Magnetic and Structural Characterization Laboratory 

• Standard 2q x-ray diffractometer; 18 kW rotating anode x-ray system (Rigaku) with 4-circle goniometer (Huber); a 2-circle goniometer for x-ray reflectivity measurements (Huber)
• Hall effect and temperature-dependent resistivity (with either a standard electromagnet (1T) or a Janis superconducting magnet (12T)
• Quantum Design SQUID(7 T) magnetometer capable of measuring in the 2 K to 800 K temperature range
• EGG vibrating sample magnetometer;
• Magnetooptic Kerr effect magnetometer
• Ferroelectric Tester.

MOCVD Growth and Characterization Laboratory

 The Metal Organic Chemical Vapor Deposition (MOCVD) laboratory is directed by Korakakis and located in the Engineering Research Building on the Evansdale Campus of WVU. The lab was set up through a research collaboration with Aixtron Inc.

The MOCVD system has been set up for the growth of III-Nitrides films and heterostructures making the system especially useful for UV – visible optical sources and detectors as well as wide bandgap electronic and photonic device applications. The MOCVD gas lines are: hydrogen and nitrogen as carrier gases, ammonia for growth and dilute silane in hydrogen for n-type doping. The MOCVD is also equipped with an EPIRAS system for the thickness and quality monitoring of the epitaxially growing layer. The system is connected to a single phase scrubber to decompose the exhausted ammonia.  The capabilities of this system which include wide area (50mm substrate size) device quality growth, high growth rate (1.4 micron/hr), and wide source and epitaxial (and grown) material variety make this system an excellent compliment to the MBE systems of the Multifunctional Materials Lab. 

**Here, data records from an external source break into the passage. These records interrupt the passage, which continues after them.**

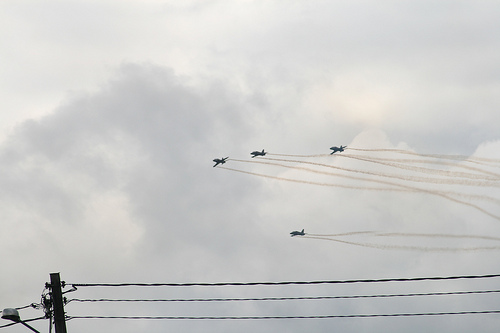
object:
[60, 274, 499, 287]
line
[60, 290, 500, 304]
line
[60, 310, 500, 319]
line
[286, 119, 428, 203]
person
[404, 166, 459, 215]
ground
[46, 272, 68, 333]
pole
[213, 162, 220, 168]
wing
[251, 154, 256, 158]
wing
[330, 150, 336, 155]
wing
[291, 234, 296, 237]
wing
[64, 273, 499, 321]
power lines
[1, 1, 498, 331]
sky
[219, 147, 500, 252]
smoke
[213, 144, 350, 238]
jets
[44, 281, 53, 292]
knob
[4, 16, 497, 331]
cloud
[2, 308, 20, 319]
bulb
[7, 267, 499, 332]
electrical line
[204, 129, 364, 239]
formation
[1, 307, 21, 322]
street lamp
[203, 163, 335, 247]
formation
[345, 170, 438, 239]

Additionally, for the support of the growth and device work, the following equipment is available in the lab:

• Fourier Transform Infrared Spectroscopy (FTIR)
• Scanning Ellipsometer
• Hall measurement system
• Deep Level Transient Spectroscopy and Capacitance-Voltage profiling
• 4 probe measuring station.
• White light spectrometry for thickness measurements.